=== Section Start ===
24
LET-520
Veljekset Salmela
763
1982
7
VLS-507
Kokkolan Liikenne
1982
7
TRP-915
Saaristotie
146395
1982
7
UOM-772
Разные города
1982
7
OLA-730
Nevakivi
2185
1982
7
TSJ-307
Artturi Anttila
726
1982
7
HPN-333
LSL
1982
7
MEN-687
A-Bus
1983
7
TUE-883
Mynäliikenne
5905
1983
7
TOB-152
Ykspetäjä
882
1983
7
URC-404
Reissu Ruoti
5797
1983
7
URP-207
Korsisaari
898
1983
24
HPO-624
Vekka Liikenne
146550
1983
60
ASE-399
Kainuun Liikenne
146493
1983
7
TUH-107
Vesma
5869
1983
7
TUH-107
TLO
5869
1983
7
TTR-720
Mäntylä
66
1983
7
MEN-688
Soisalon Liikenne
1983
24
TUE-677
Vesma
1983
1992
=== Section End ===
■ **Try it**
Your answer must consist of every line above, transcribed verbatim.

■ **Solution to this task**
24
LET-520
Veljekset Salmela
763
1982
7
VLS-507
Kokkolan Liikenne
1982
7
TRP-915
Saaristotie
146395
1982
7
UOM-772
Разные города
1982
7
OLA-730
Nevakivi
2185
1982
7
TSJ-307
Artturi Anttila
726
1982
7
HPN-333
LSL
1982
7
MEN-687
A-Bus
1983
7
TUE-883
Mynäliikenne
5905
1983
7
TOB-152
Ykspetäjä
882
1983
7
URC-404
Reissu Ruoti
5797
1983
7
URP-207
Korsisaari
898
1983
24
HPO-624
Vekka Liikenne
146550
1983
60
ASE-399
Kainuun Liikenne
146493
1983
7
TUH-107
Vesma
5869
1983
7
TUH-107
TLO
5869
1983
7
TTR-720
Mäntylä
66
1983
7
MEN-688
Soisalon Liikenne
1983
24
TUE-677
Vesma
1983
1992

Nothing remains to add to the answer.